| Exercise tasks |
a – Translate this sentence from the column on Australia's best-selling singles of 2012 into Spanish: "Of course, plenty of songs sell a lot of records without quite making it to number one, and so I'm always fascinated by the end of year chart."
b – According to the column on Australia's best-selling singles of 2012, why is progressive house called "progressive"? Answer in one to three sentences.
c – Pick up the column on Australia's best-selling singles of 2012 right after its final sentence and keep writing in the same voice.

| Page excerpt |
══════════════════════════════

Number Ones: The Highest Selling Singles in Oz for 2012, 10 to 1I write TheVine's Number Ones column, and part of the reason I do so is that I think a song selling more than any other over the period of a week is interesting. The song itself might not be interesting, but it's usually interesting (to me, at least) to try and understand what people see in it. Of course, plenty of songs sell a lot of records without quite making it to number one, and so I'm always fascinated by the end of year chart. What songs could have been number ones except for that pesky other song?
Last month, ARIA released their annual Top 100 Singles Chart of 2012. This year, of the top 20, there were six songs that were some variation of teen pop (Taylor Swift, Carly Rae Jepsen, etc), five songs that were some variation on rock or indie (fun., Maroon 5, The Script), three songs of singer-songwriter ilk (Ed Sheeran, Matt Corby, etc), five songs based around rap vocals (Macklemore & Ryan Lewis, Flo Rida) and one song that's apparently progressive trance (Swedish House Mafia). In comparison to last year, this is a lot more white people being angsty and a bunch less R&B mythologising The Club. Anyway, without further ado: here's the Top 10.Read tracks 11-20 here.
10. Swedish House Mafia (feat. John Martin) - 'Don't You Worry Child'
Dance music aficionados have a tendency towards putting music into microgenres, and sometimes get angry about other people getting it wrong. Simon Reynolds calls Swedish House Mafia "fluffy feel-good trance-house", while the wider belief suggests they fit into the genre of 'progressive house'; a form of house music labelled 'progressive' not because it features odd time-signatures and complicated guitar solos but because the music progresses towards an end point, a chorus (whereas other house music is more content to set a mood and stay there).

══════════════════════════════

| Items from a dataset |
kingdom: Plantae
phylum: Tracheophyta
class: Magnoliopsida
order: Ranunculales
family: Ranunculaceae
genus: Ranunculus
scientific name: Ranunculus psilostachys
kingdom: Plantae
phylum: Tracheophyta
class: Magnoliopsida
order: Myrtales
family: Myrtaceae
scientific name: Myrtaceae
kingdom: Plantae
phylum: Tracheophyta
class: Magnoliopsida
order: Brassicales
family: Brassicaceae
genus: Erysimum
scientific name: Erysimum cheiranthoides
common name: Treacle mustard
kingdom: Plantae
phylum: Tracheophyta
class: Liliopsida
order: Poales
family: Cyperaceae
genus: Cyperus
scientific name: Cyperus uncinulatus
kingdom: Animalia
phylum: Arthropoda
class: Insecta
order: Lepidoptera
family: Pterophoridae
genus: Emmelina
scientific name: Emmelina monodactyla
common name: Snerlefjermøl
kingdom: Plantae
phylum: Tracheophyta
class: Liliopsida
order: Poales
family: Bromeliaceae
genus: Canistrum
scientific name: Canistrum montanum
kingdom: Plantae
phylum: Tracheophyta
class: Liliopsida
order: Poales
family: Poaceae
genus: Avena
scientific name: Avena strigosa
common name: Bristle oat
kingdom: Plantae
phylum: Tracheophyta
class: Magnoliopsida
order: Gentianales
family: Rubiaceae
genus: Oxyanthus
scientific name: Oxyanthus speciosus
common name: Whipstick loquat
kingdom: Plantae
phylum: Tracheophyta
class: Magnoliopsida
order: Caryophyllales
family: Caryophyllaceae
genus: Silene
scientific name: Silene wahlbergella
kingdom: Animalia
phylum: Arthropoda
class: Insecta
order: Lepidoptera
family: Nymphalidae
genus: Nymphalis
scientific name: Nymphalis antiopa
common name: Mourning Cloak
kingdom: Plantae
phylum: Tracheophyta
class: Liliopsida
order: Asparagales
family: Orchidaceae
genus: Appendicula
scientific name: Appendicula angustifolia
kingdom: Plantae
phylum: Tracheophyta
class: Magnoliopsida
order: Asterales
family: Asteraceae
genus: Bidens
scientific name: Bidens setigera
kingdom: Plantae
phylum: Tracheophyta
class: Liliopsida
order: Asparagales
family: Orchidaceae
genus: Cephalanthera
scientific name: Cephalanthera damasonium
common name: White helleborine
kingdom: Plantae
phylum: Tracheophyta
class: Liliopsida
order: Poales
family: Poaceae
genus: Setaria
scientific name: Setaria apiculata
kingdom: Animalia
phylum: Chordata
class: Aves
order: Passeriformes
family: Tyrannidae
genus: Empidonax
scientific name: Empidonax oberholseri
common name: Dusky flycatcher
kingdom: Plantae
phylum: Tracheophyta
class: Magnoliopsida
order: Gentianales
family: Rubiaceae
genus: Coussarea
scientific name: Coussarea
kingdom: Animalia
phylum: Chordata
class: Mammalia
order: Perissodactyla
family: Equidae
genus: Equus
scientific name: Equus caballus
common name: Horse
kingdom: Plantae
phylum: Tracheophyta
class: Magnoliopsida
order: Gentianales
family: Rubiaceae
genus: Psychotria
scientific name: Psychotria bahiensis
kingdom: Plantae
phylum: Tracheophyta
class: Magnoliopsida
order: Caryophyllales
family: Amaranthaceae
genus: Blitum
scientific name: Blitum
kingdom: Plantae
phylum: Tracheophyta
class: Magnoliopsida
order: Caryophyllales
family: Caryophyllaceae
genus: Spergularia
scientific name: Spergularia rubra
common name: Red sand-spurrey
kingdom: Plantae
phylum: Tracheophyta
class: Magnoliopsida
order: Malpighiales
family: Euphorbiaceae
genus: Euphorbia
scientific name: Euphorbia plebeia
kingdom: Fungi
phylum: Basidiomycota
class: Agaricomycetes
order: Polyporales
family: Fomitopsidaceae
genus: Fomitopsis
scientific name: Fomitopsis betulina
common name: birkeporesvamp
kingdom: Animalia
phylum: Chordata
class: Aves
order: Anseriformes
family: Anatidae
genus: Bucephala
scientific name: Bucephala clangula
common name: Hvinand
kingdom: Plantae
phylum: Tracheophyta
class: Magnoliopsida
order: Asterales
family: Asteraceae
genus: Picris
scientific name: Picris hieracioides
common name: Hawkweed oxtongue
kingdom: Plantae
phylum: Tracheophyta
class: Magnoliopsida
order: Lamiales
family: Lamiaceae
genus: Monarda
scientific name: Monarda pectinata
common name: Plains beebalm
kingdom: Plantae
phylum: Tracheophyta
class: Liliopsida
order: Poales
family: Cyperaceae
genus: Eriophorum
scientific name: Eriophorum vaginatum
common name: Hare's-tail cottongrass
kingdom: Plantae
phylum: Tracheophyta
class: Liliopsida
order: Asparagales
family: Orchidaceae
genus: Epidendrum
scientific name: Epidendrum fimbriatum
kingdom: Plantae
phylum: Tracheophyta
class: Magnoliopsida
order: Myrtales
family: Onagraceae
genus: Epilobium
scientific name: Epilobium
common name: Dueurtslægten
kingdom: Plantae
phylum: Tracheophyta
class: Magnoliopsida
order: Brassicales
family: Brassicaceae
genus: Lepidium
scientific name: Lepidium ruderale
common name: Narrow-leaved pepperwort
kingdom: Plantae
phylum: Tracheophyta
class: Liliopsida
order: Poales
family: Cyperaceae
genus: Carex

══════════════════════════════

| Answers in order |
a – Por supuesto, muchas canciones venden muchísimos discos sin llegar del todo al número uno, y por eso siempre me fascina la lista de fin de año.

b – The name has nothing to do with odd time signatures or complicated guitar solos. It is called progressive because the music builds toward an end point, a chorus. Other house music is more content to set a mood and stay there.

c –
Other signifiers are high production values, euphoric melodies, and typically featuring acoustic instruments at times - strings or piano, most often. 'Don't You Worry Child' is very shiny-sounding and well-mixed and mastered; there's a bit of acoustic guitar here and there; the melody has a definite euphoria to it, and there is a strong sense of progression, of building up to the chorus. You can see why Simon Reynolds would use adjectives like 'fluffy' and 'feel good'; it's not challenging music. It does remind me of a Volvo.
However, it also sounds rather a lot like 1990s eurodance; the kind that had a bald black guy in a vest do a rap in the middle 8 - think 'Be My Lover' by la Bouche, 'Another Night' by The Real McCoy, 'Sing Hallelujah' by Dr Alban or 'Give It Up' by Cut'n'Move. Like these tracks, 'Don't You Worry Child' is based around synth chords doing a particular syncopated rhythm over a fairly straight four-to-the-floor beat. To be fair, there's a distinct lack of bald rappers in vests, and there's a definite modern computer-synthy smooth sophistication to the sound absent from, say, 'Be My Lover'. But nonetheless!
(from my Number Ones post on the song from November 2012)
9. Macklemore & Ryan Lewis (feat. Wanz) - Thrift Shop
In a 2008 article in the Atlantic, Virginia Postrel discusses economic research suggesting that, the higher up in the economic food chain you are, the less likely you are to want to conspicuously show off your wealth, whether you're black or white. Conspicuous consumption—the fancy economic term for being blinged out—usually means that though you're from a poor group, you're trying to say to the world that you're not poor. For rappers, being blinged out is saying "just because I'm black doesn't mean I'm poor". In contrast, instead of worrying about bling and Gucci t-shirts, Macklemore presents himself as a hipster. I mean, it's a song called 'Thrift Shop'. Funnily enough, hipsters have a sort of reverse bling. Essentially, a hipster is a derogatory term for a well educated young white person who is poorly concealing their attempts to impress other well educated young white people. The hipster has no real need to show off their wealth (if not actually wealthy, the hipster is parading the potential for wealth) in order to get people to pay attention to them. What they are actually parading, in a lot of ways, is their leisure time.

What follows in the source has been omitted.